**Document**
— start —
Research interest: increased functionality in Si-based materials and devices. There are three projects currently being pursued:  

RF Cross-talk Isolation: Portable electronics, especially the IC’s for cellular telephone handsets, is the fastest growing sector of the entire microelectronics industry. The rapid expansion of the market is fueled by the reduction in cost, which in turn is made possible by the increasing scale of integration. The key components of today’s cellular telephone handset consist of digital and RF analog circuits, and they are on separate chips. Further integration of the digital and RF analog circuits is hampered by the cross-talk issue, for which there is no viable solution at the current time.  
 Our effort concentrates on the reduction of the cross-talk using porous Si. We make use of the high resistivity characteristics of porous Si for isolation. The porous Si formation process converts the material with resisitivity as low as 0.005 W-cm in the bulk form to as high as 1 MW-cm in the porous form. Our objectives are to understand the various properties such as the mechanical strength, the impedance of the porous Si structure, the details of vapor phase deposition process involving porous structures, and to develop this into a Si VLSI compatible process module. 

Self-assembled Quantum Dot Arrays by epitaxy: Along with the continued shrinking of device dimensions in Si VLSI, the task of exploring and understanding new device structures that are based on quantum mechanical effects has become more urgent. These are devices with their critical dimensions smaller than the quantum mechanical wavelength of electrons. One such group of devices is based on semiconductor islands of several hundred angstroms in size that are formed during hetero-epitaxial growths, also known as self-organized quantum dots. One of the major challenges in fabricating self-organized quantum dots is the uniformity in the size and the spatial distribution. Under current practice, semiconductor islands form at random. Consequently, they are randomly distributed with a size distribution that is wider than desirable for various device applications.  
 The objective of our research is to fabricate three-dimensional semiconductor quantum dot arrays with uniform spatial and size distribution. It is well known that for multi-layer self-organized island structures, the islands in the upper layer sense the strain field of the underlying islands. As a result, islands in subsequent layers naturally line up with the islands underneath. The task of fabricating a three-dimensional regular array is thus reduced to that of a two-dimensional regular array. Our approach is to pattern the substrate using three different, non-lithographic, methods. The first method utilizes the periodic strain field of a buried misfit dislocation network. The second method relies on the periodic strain field of a compliant substrate. The third method uses what is known as “nature lithography”. The epitaxy growth is done with molecular beam epitaxy.
— end —
**Your tasks**
(a) Lay out the entries from the line with "determined by: Strong, Mark" up to and including the last line of the entries as a JSON list of strings, with one string per line and blank lines left out.
(b) Proceed with the research description of silicon-based materials and devices, picking up right after its last sentence.
The text and the entries were drawn from separate sources.

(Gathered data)
— start —
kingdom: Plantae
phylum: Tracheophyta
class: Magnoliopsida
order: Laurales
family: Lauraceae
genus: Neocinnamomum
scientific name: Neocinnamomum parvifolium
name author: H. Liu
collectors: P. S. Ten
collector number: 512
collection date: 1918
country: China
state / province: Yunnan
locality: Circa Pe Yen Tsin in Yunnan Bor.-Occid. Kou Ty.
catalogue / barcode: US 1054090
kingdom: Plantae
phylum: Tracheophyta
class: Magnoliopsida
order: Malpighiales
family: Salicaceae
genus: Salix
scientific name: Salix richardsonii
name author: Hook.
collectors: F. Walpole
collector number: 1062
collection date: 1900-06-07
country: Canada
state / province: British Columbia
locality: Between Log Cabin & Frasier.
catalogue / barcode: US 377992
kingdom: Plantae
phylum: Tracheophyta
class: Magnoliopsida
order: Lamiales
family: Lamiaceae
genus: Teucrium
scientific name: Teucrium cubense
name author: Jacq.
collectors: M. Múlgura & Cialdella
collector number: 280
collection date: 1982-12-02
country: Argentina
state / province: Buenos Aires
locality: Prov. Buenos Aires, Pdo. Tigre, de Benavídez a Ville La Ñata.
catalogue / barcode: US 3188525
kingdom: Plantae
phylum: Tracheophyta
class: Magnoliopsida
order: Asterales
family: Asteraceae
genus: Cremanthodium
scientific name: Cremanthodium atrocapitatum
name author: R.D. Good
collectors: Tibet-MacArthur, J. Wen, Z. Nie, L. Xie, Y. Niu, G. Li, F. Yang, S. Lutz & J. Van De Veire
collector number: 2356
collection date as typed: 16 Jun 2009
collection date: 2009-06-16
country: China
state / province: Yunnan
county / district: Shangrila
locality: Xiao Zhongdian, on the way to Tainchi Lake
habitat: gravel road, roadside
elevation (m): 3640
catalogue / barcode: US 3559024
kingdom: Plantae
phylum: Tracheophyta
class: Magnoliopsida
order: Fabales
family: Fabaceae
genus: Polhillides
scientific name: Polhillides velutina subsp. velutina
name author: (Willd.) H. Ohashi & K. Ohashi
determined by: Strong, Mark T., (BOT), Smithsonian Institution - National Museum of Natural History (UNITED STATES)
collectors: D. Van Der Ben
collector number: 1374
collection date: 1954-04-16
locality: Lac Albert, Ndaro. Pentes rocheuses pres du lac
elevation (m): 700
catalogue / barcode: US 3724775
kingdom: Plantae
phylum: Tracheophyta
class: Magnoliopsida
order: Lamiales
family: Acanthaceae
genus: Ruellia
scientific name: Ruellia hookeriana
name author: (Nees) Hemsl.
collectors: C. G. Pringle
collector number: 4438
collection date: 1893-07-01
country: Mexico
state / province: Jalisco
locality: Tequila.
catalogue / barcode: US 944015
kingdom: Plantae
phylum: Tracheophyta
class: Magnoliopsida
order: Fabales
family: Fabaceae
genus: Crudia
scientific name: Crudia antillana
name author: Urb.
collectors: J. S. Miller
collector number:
— end —
**Expected outputs**
(a)
[
  "determined by: Strong, Mark T., (BOT), Smithsonian Institution - National Museum of Natural History (UNITED STATES)",
  "collectors: D. Van Der Ben",
  "collector number: 1374",
  "collection date: 1954-04-16",
  "locality: Lac Albert, Ndaro. Pentes rocheuses pres du lac",
  "elevation (m): 700",
  "catalogue / barcode: US 3724775",
  "kingdom: Plantae",
  "phylum: Tracheophyta",
  "class: Magnoliopsida",
  "order: Lamiales",
  "family: Acanthaceae",
  "genus: Ruellia",
  "scientific name: Ruellia hookeriana",
  "name author: (Nees) Hemsl.",
  "collectors: C. G. Pringle",
  "collector number: 4438",
  "collection date: 1893-07-01",
  "country: Mexico",
  "state / province: Jalisco",
  "locality: Tequila.",
  "catalogue / barcode: US 944015",
  "kingdom: Plantae",
  "phylum: Tracheophyta",
  "class: Magnoliopsida",
  "order: Fabales",
  "family: Fabaceae",
  "genus: Crudia",
  "scientific name: Crudia antillana",
  "name author: Urb.",
  "collectors: J. S. Miller",
  "collector number:"
]

(b)
  

Si Optical Bench: Si optical bench refers to the class of photonic devices consists of SiO₂ waveguides fabricated on Si substrates. These devices are used in switches and as transceivers in the optical communication network. Our research efforts focus on two aspects of the technological challenges: developing a more efficient method of fabricating thick (>15 mm) SiO₂ cladding layers, and reducing the stress in the SiO₂ waveguides which causes birefringence.  

 
Selected Publications: 

1. “An Approach For Fabricating High Performance Inductors On Low Resistivity Substate”, Y.H. Xie, M.R. Frei, A.J. Becker, C.A. King, D. Kossives, L.T. Gomez, and S.K. Theiss, IEEE Journ. Solid State Circuits, 33, 1433 (1998);
2. “ Experimental Evidence for a two-dimensional quantized Hall insulator”,  M. Hilke, D.Shahar, S.H.Song, D.C.Tsui, Y.H.Xie, and Don Monroe, Nature, 395, 675 (1998).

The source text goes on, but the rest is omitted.